WORK TO BE COMPLETED: From the data, copy out every line in which the word "size" appears.

Document layout analysis data
((
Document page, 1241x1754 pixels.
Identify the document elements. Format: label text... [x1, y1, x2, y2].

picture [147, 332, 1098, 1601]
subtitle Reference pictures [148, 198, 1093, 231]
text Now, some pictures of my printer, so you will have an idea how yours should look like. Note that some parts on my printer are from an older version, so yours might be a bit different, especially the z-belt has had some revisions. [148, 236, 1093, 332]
))
((
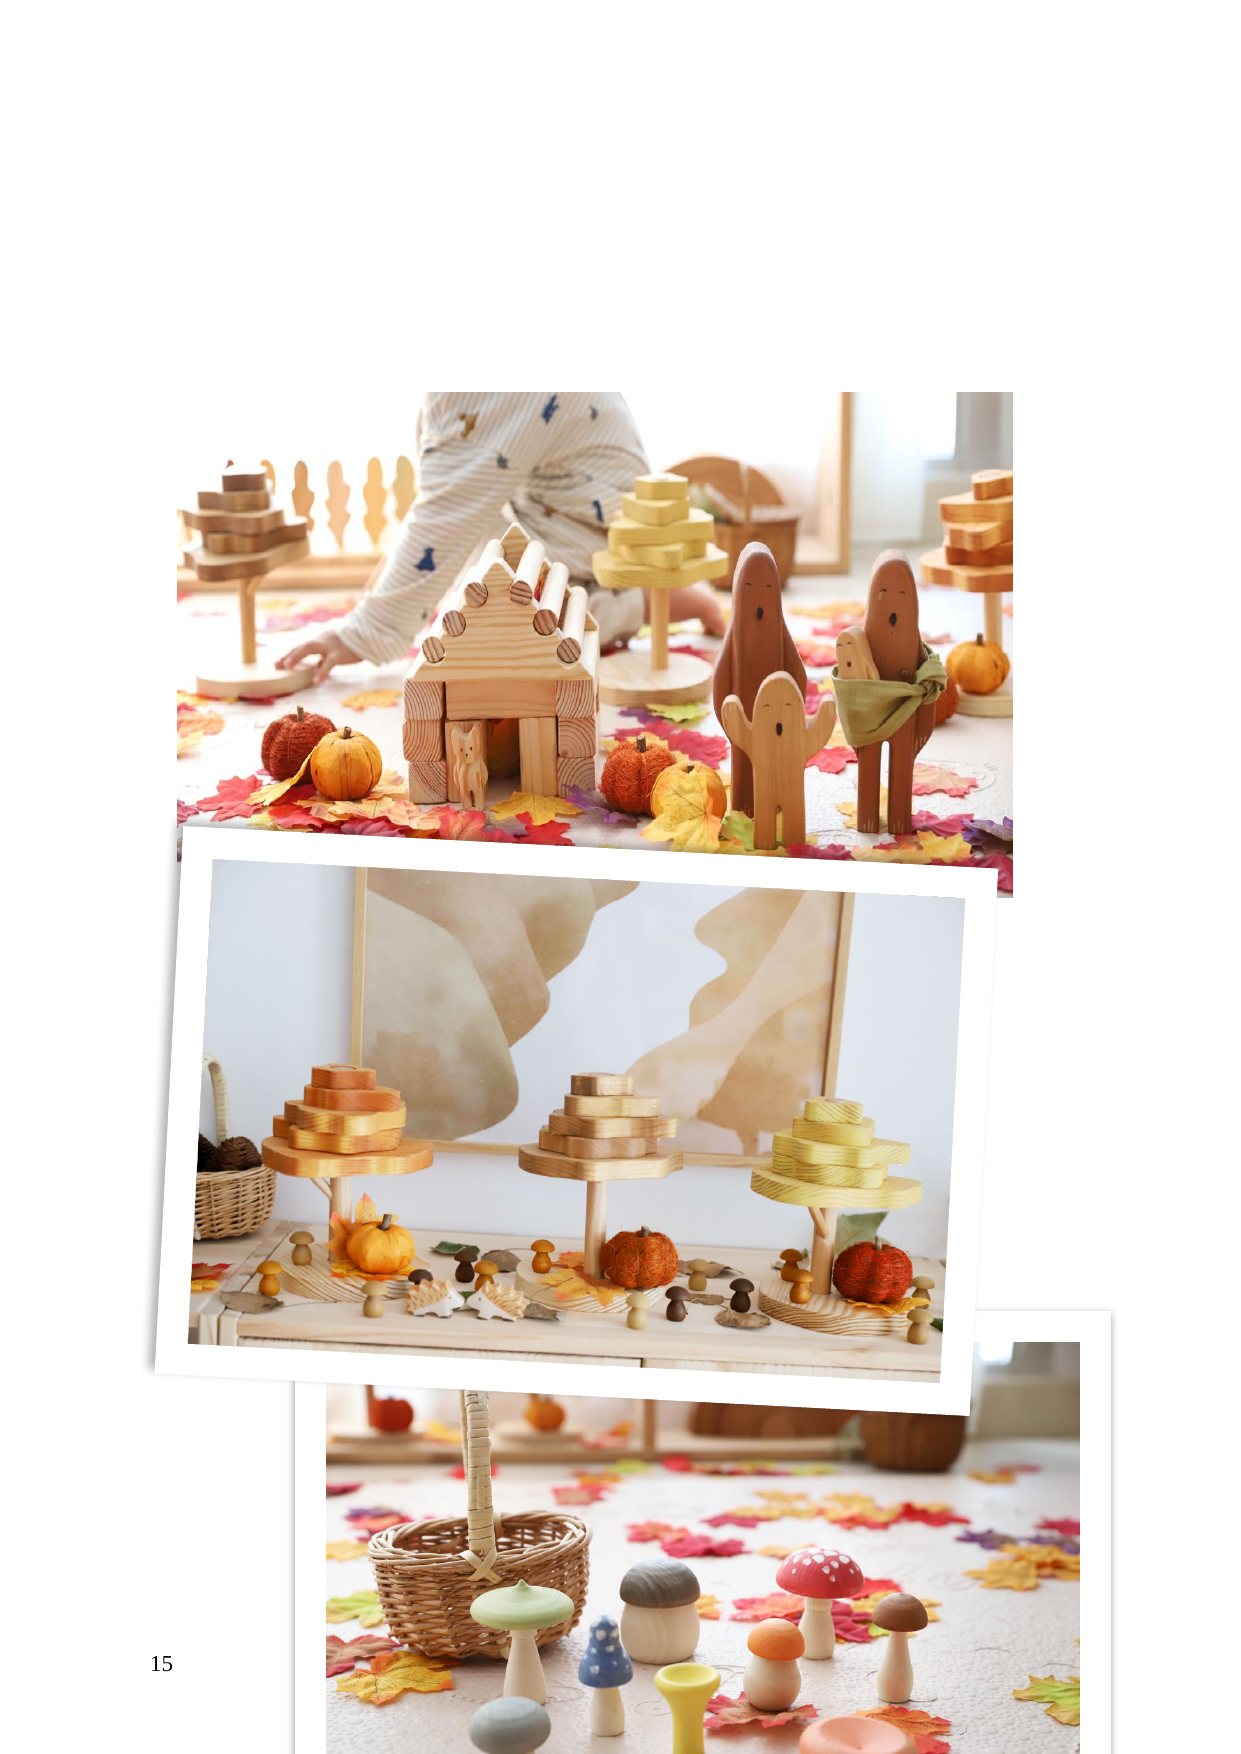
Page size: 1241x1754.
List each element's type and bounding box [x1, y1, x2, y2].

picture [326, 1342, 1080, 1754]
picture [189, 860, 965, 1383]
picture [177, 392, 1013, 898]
))
((
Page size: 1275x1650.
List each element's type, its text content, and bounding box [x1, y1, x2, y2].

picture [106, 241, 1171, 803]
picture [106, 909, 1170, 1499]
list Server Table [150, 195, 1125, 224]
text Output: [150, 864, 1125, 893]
))
ANSWER FOR THIS EXERCISE:
Page size: 1241x1754.
Page size: 1275x1650.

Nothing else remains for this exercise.